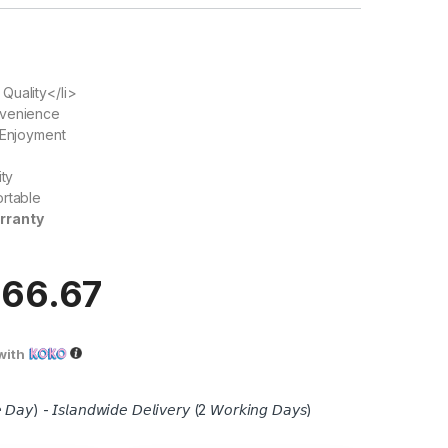
Quality</li>
nvenience
 Enjoyment
ity
ortable
rranty
666.67
with
 𝘋𝘢𝘺) - 𝘐𝘴𝘭𝘢𝘯𝘥𝘸𝘪𝘥𝘦 𝘋𝘦𝘭𝘪𝘷𝘦𝘳𝘺 (2 𝘞𝘰𝘳𝘬𝘪𝘯𝘨 𝘋𝘢𝘺𝘴)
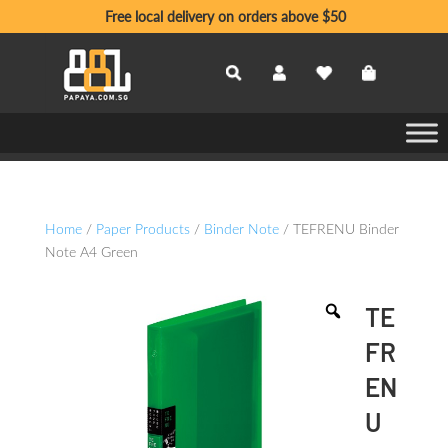
Free local delivery on orders above $50
Home
/
Paper Products
/
Binder Note
/ TEFRENU Binder
Note A4 Green
TE
FR
EN
U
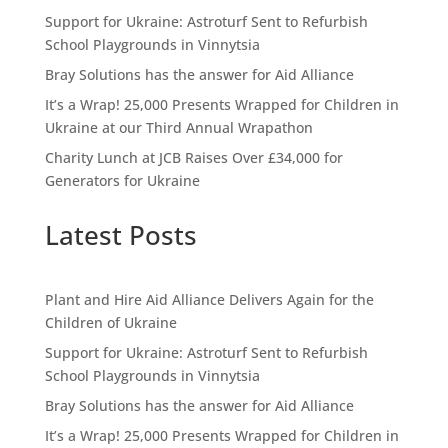
Support for Ukraine: Astroturf Sent to Refurbish
School Playgrounds in Vinnytsia
Bray Solutions has the answer for Aid Alliance
It’s a Wrap! 25,000 Presents Wrapped for Children in
Ukraine at our Third Annual Wrapathon
Charity Lunch at JCB Raises Over £34,000 for
Generators for Ukraine
Latest Posts
Plant and Hire Aid Alliance Delivers Again for the
Children of Ukraine
Support for Ukraine: Astroturf Sent to Refurbish
School Playgrounds in Vinnytsia
Bray Solutions has the answer for Aid Alliance
It’s a Wrap! 25,000 Presents Wrapped for Children in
--*--
### What is required:
Transcribe all the entries precisely. Do not include any picture.

### Written answer:
Quality</li>
nvenience
 Enjoyment
ity
ortable
rranty
666.67
with
 𝘋𝘢𝘺) - 𝘐𝘴𝘭𝘢𝘯𝘥𝘸𝘪𝘥𝘦 𝘋𝘦𝘭𝘪𝘷𝘦𝘳𝘺 (2 𝘞𝘰𝘳𝘬𝘪𝘯𝘨 𝘋𝘢𝘺𝘴)
Free local delivery on orders above $50
Home
/
Paper Products
/
Binder Note
/ TEFRENU Binder
Note A4 Green
TE
FR
EN
U
Support for Ukraine: Astroturf Sent to Refurbish
School Playgrounds in Vinnytsia
Bray Solutions has the answer for Aid Alliance
It’s a Wrap! 25,000 Presents Wrapped for Children in
Ukraine at our Third Annual Wrapathon
Charity Lunch at JCB Raises Over £34,000 for
Generators for Ukraine
Latest Posts
Plant and Hire Aid Alliance Delivers Again for the
Children of Ukraine
Support for Ukraine: Astroturf Sent to Refurbish
School Playgrounds in Vinnytsia
Bray Solutions has the answer for Aid Alliance
It’s a Wrap! 25,000 Presents Wrapped for Children in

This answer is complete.